Red Bull compra briga com Russell e com Mercedes em rivalidade firme
A verdade é que Red Bull e Mercedes podem viver o momento que for, podem ter crises, glórias, vitórias, derrotas, títulos, vergonhas. Tudo isso pode vir e passar, menos essa rivalidade. Christian Horner e Toto Wolff se recusam a deixar que esse clima esfrie e, na primeira possibilidade, causam. O protesto de hoje da Red Bull foi mais um episódio de criação de caos, justamente depois de Helmut Marko dizer que os taurinos não o fariam, depois de Verstappen ter mostrado aceitação com o resultado, celebrado com Russell. É incrível, mas os pilotos desafetos pareceram lidar bem melhor que a chefia energética, com abraços, festa de champanhe e até papo depois da salinha dos comissários. Dentro da pista, tudo indica que Max e George vão voltar a se engalfinhar, mas isso não é uma certeza. Certeza mesmo, só que Horner e Wolff vão dar um jeito de se espetar em um futuro próximo. Como sempre foi e sempre vai ser.

Russell vence, convence no Canadá e se mostra pronto de novo
A Mercedes ainda precisa de uma ajudinha camarada climática, é um time que sofre demais com calor e que segue longe de ser confiável. Russell é o contrário: aquela pecha de piloto instável, de montanha-russa, cada vez fica mais para trás. George faz um 2025 que beira o impecável, aproveita chances, lidera bem a equipe e se impõe de todas as formas, inclusive batendo de frente com Verstappen, algo raríssimo no grid atual. Russell é, no fim das contas, esperança de uma F1 ainda mais quente no futuro, porque tem talento e tem atitude, ainda que não seja, em condições normais, tão fenomenal quanto o neerlandês.
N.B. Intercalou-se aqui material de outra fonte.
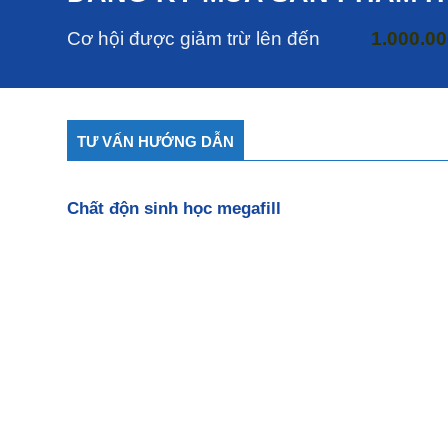
Cơ hội được giảm trừ lên đến
1.000.0
TƯ VẤN HƯỚNG DẪN
Chất độn sinh học megafill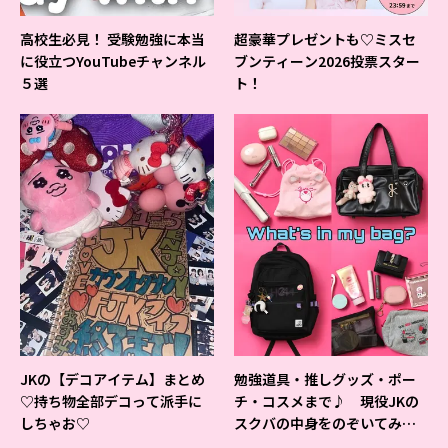
高校生必見！ 受験勉強に本当
超豪華プレゼントも♡ミスセ
に役立つYouTubeチャンネル
ブンティーン2026投票スター
５選
ト！
JKの【デコアイテム】まとめ
勉強道具・推しグッズ・ポー
♡持ち物全部デコって派手に
チ・コスメまで♪ 現役JKの
しちゃお♡
スクバの中身をのぞいてみ
た！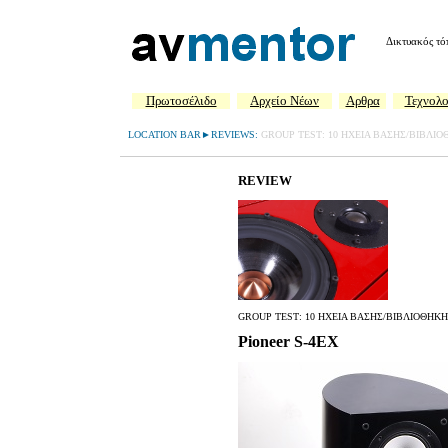
Δικτυακός τό
Πρωτοσέλιδο
Aρχείο Νέων
Αρθρα
Τεχνολο
LOCATION BAR►REVIEWS:
GROUP TEST: 10 ΗΧΕΙΑ ΒΑΣΗΣ/ΒΙΒΛΙΟΘ
REVIEW
GROUP TEST: 10 HXEIA ΒΑΣΗΣ/ΒΙΒΛΙΟΘΗΚ
Pioneer S-4EX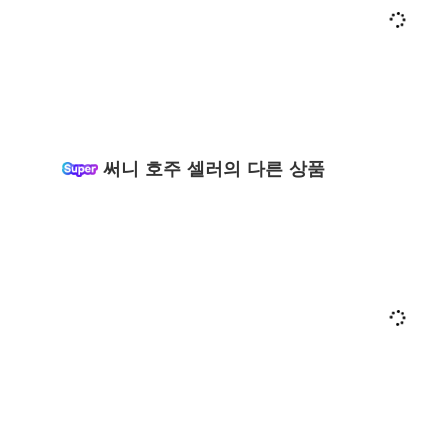
써니 호주 셀러의 다른 상품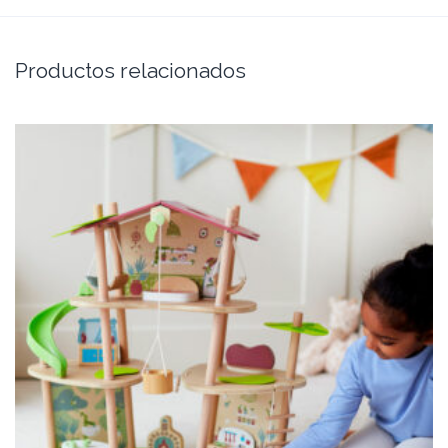
Productos relacionados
Se tiver carro, melhor para o fã da categoria.
Verstappen vai bem no Canadá e corta pontos cruciais pelo título
Indo além da polêmica do protesto e da rivalidade com Russell, Verstappen teve um fim de semana bastante sólido. A Red Bull não brilhou, mas também não se apresentou muito abaixo das rivais diretas. O segundo lugar, assim, saiu de bom tamanho, especialmente porque Piastri esteve apagado e porque Norris ficou doidão. Resta saber agora se o time taurino vai conseguir encontrar alguma regularidade. Encontrando, Max fatalmente vai voltar para a briga pelo título, simplesmente porque está acima dos rivais.

Ferrari vive domingo apático e entrega pontos sem lutar
Chegou a ser constrangedora a forma como a Ferrari simplesmente abriu mão de lutar no Canadá. É muito verdade que os italianos não tinham carro para bater de frente com as três rivais diretas, mas nada de tática? Nenhuma ousadia? Nem mesmo quando Leclerc praticamente implorou? No fim, pontuações baixas e dois pilotos que seguem muito insatisfeitos com o momento que o time vive. E essa frase de Hamilton, pós-corrida, meio que cobrando mudanças internas na Ferrari, deve reverberar.
A Fórmula 1 retorna de 27 a 29 de junho, na Áustria, 11ª etapa da temporada 2025.